Task description:
In the listing that follows, how many lines include the word "ankle"? Only the number is wanted.

** Opening Data to use block **

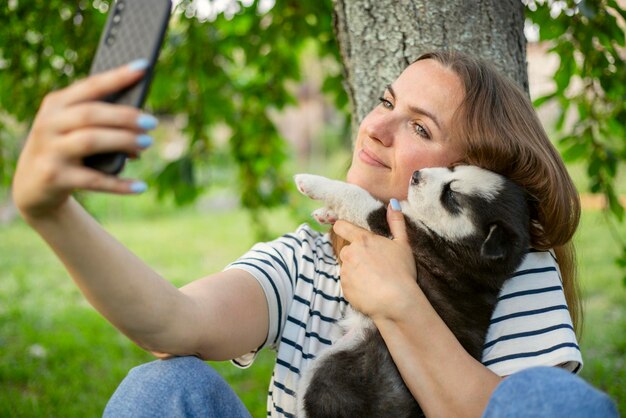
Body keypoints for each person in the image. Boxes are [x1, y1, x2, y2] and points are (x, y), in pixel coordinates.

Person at [12, 50, 617, 418]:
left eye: (420, 128)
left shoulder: (515, 270)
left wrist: (399, 302)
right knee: (164, 389)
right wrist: (52, 212)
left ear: (474, 177)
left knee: (557, 408)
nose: (376, 126)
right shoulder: (306, 258)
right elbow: (172, 324)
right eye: (386, 101)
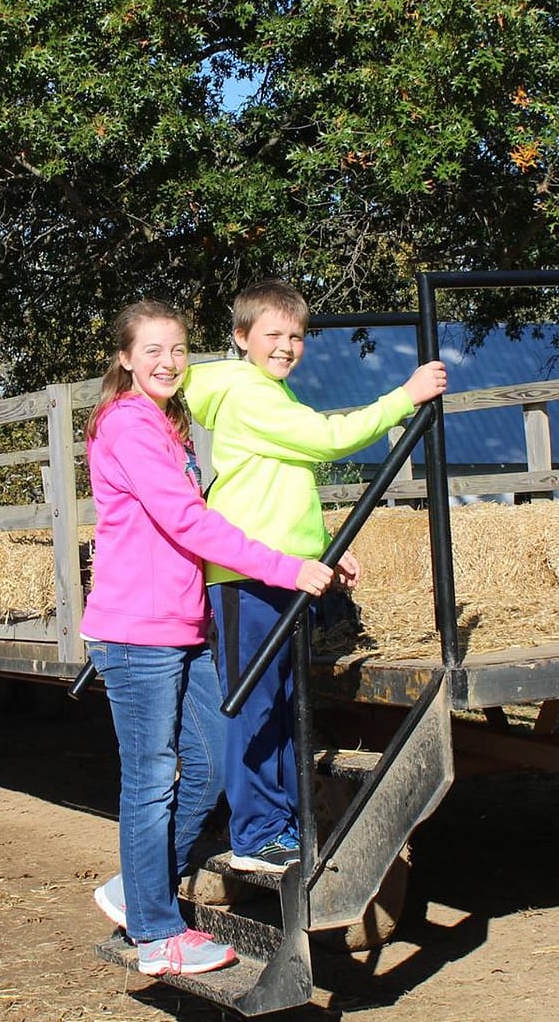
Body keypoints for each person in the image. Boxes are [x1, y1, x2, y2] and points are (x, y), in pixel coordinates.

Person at [81, 299, 335, 976]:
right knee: (151, 780)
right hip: (137, 632)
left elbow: (221, 507)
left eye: (178, 349)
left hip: (184, 623)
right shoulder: (129, 425)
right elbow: (189, 522)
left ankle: (131, 890)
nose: (167, 361)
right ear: (126, 357)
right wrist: (286, 568)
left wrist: (316, 547)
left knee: (217, 762)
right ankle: (157, 932)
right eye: (153, 350)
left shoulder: (171, 425)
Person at [185, 278, 447, 873]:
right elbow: (327, 441)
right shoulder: (252, 398)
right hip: (244, 575)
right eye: (272, 334)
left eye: (296, 336)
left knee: (279, 701)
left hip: (286, 572)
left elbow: (282, 494)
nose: (286, 345)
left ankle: (281, 824)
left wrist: (325, 548)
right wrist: (403, 395)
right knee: (253, 704)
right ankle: (256, 835)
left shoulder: (273, 395)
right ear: (241, 338)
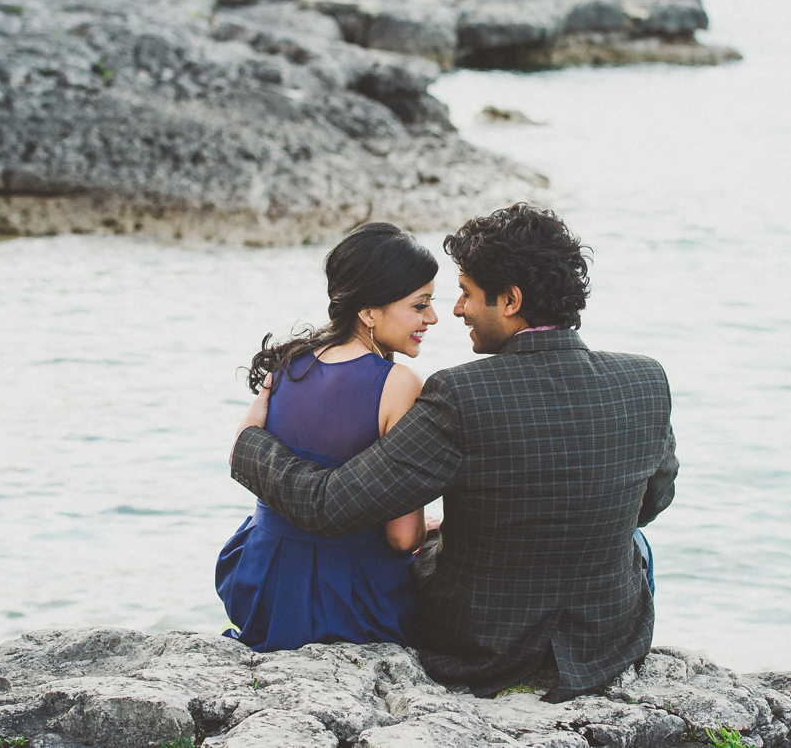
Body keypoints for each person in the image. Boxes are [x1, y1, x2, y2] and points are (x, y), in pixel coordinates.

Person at [229, 204, 677, 701]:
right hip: (608, 638)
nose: (456, 310)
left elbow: (331, 504)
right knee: (633, 542)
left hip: (483, 644)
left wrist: (249, 447)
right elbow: (650, 503)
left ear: (510, 300)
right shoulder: (646, 379)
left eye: (464, 293)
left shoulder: (461, 394)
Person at [216, 221, 440, 652]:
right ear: (370, 311)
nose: (431, 317)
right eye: (420, 304)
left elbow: (245, 443)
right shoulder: (399, 383)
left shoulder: (289, 363)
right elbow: (403, 538)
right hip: (347, 600)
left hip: (262, 581)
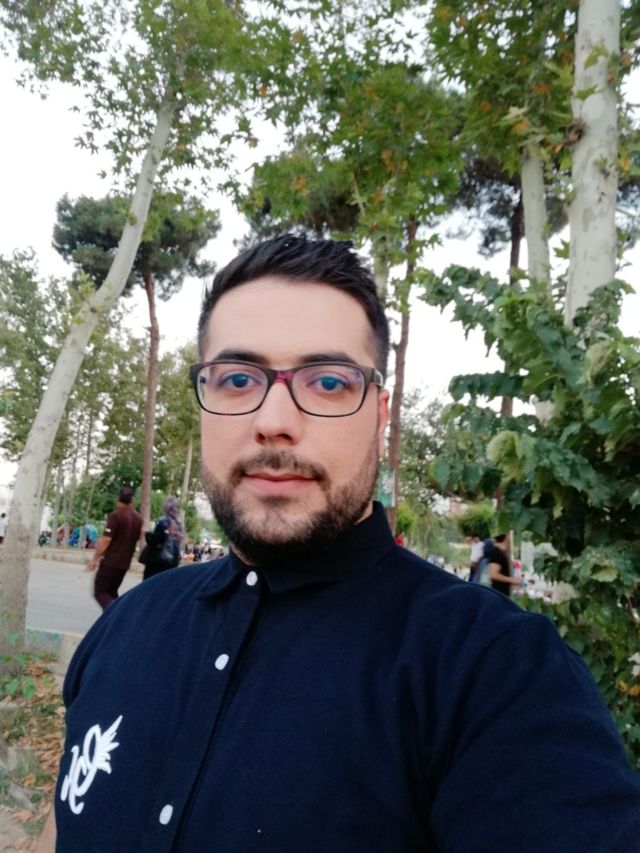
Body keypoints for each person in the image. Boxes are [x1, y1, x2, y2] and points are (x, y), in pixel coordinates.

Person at [40, 235, 640, 852]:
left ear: (380, 414)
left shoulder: (496, 673)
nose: (274, 421)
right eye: (238, 378)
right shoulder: (126, 625)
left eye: (328, 381)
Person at [86, 486, 143, 610]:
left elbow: (106, 540)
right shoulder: (138, 519)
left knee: (100, 592)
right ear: (132, 500)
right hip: (124, 564)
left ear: (118, 499)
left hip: (111, 562)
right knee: (111, 592)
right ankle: (116, 614)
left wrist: (95, 559)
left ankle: (116, 616)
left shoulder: (116, 516)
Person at [141, 496, 184, 581]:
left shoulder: (163, 522)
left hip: (159, 561)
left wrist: (147, 535)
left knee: (151, 583)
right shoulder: (180, 524)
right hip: (172, 561)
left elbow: (155, 541)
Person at [487, 532, 522, 597]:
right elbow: (493, 574)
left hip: (502, 594)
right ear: (506, 536)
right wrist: (512, 580)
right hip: (499, 595)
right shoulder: (496, 553)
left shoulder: (501, 552)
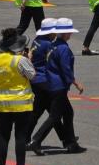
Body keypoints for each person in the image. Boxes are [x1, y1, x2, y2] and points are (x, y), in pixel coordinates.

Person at [26, 18, 86, 155]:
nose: (70, 35)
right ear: (64, 33)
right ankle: (36, 140)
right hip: (57, 85)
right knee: (54, 116)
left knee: (67, 112)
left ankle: (70, 143)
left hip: (49, 82)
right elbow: (65, 68)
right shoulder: (63, 48)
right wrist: (75, 82)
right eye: (69, 32)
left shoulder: (52, 45)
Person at [0, 27, 37, 165]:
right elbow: (32, 75)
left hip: (1, 104)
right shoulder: (20, 60)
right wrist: (29, 59)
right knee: (20, 137)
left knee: (3, 136)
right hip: (21, 104)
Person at [25, 18, 66, 149]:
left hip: (36, 80)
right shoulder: (48, 44)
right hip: (44, 80)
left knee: (41, 111)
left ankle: (65, 137)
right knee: (53, 113)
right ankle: (32, 139)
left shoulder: (37, 40)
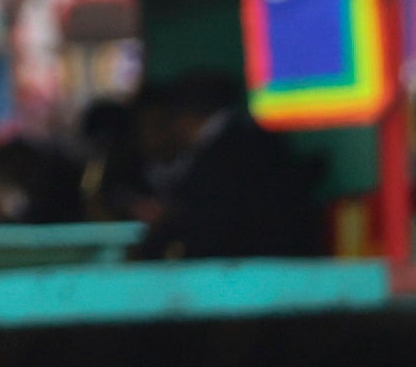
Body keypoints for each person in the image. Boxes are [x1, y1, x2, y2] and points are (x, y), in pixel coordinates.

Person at [136, 71, 331, 260]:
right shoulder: (256, 139)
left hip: (251, 272)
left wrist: (168, 218)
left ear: (185, 118)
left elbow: (213, 223)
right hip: (289, 264)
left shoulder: (218, 157)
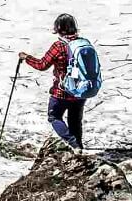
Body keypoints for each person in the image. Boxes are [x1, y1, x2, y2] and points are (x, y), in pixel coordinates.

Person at [19, 13, 94, 150]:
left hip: (62, 91)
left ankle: (73, 144)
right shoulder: (84, 43)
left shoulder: (58, 46)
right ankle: (79, 148)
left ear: (58, 28)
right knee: (75, 121)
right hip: (80, 91)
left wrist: (26, 58)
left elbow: (42, 65)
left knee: (54, 117)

** Closing Data to use block **

Response for this exercise:
12